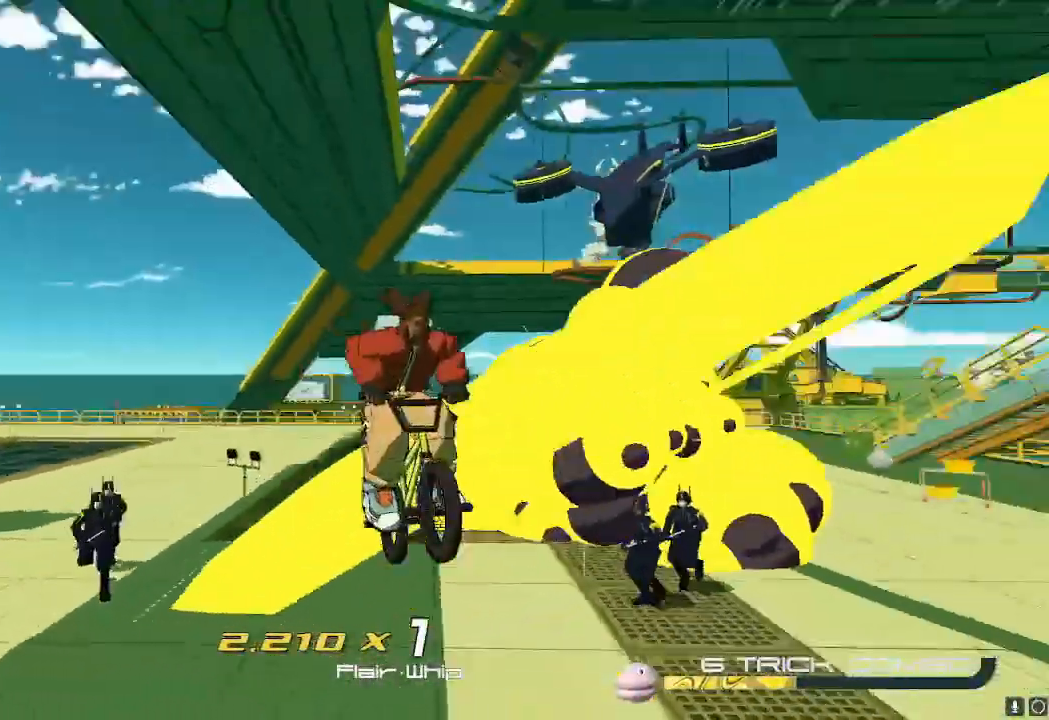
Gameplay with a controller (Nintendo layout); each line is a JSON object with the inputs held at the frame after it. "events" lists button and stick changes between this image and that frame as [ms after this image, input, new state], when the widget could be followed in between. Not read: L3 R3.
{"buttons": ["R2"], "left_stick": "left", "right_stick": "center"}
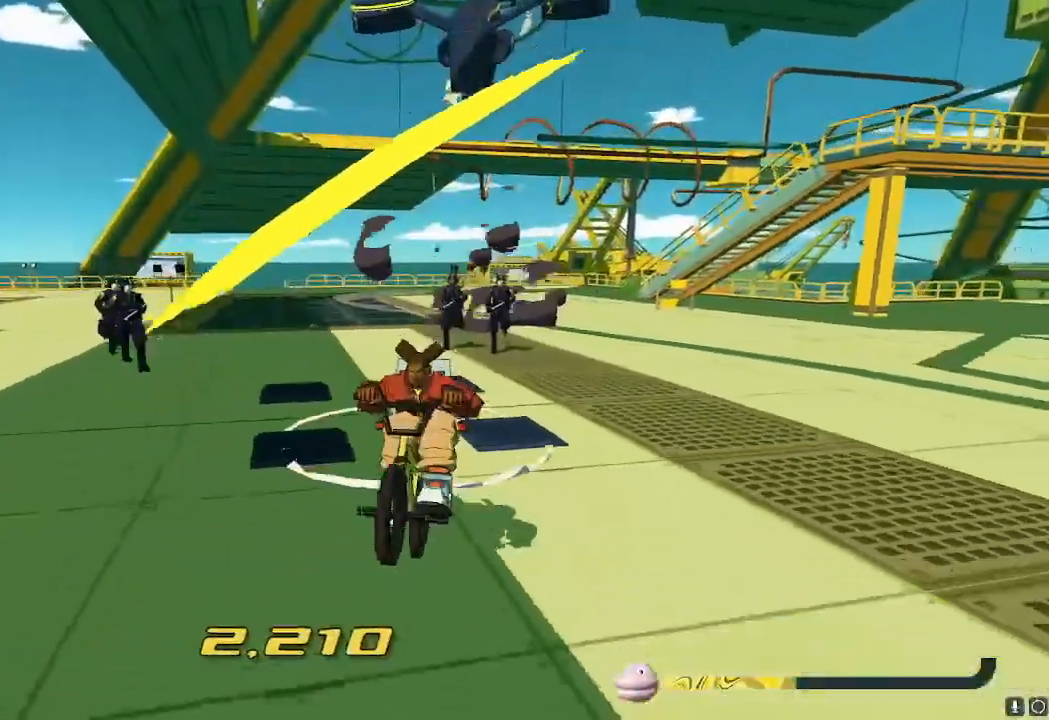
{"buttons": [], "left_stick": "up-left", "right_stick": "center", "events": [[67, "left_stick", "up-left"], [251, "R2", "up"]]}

▶ [What you need to do]
The response must match the listing exactly, except that pictures are removed.

▶ [Output below]
Gameplay with a controller (Nintendo layout); each line is a JSON object with the inputs held at the frame after it. "events" lists button and stick changes between this image and that frame as [ms after this image, input, new state], when the widget could be followed in between. Not read: L3 R3.
{"buttons": ["R2"], "left_stick": "left", "right_stick": "center"}
{"buttons": [], "left_stick": "up-left", "right_stick": "center", "events": [[67, "left_stick", "up-left"], [251, "R2", "up"]]}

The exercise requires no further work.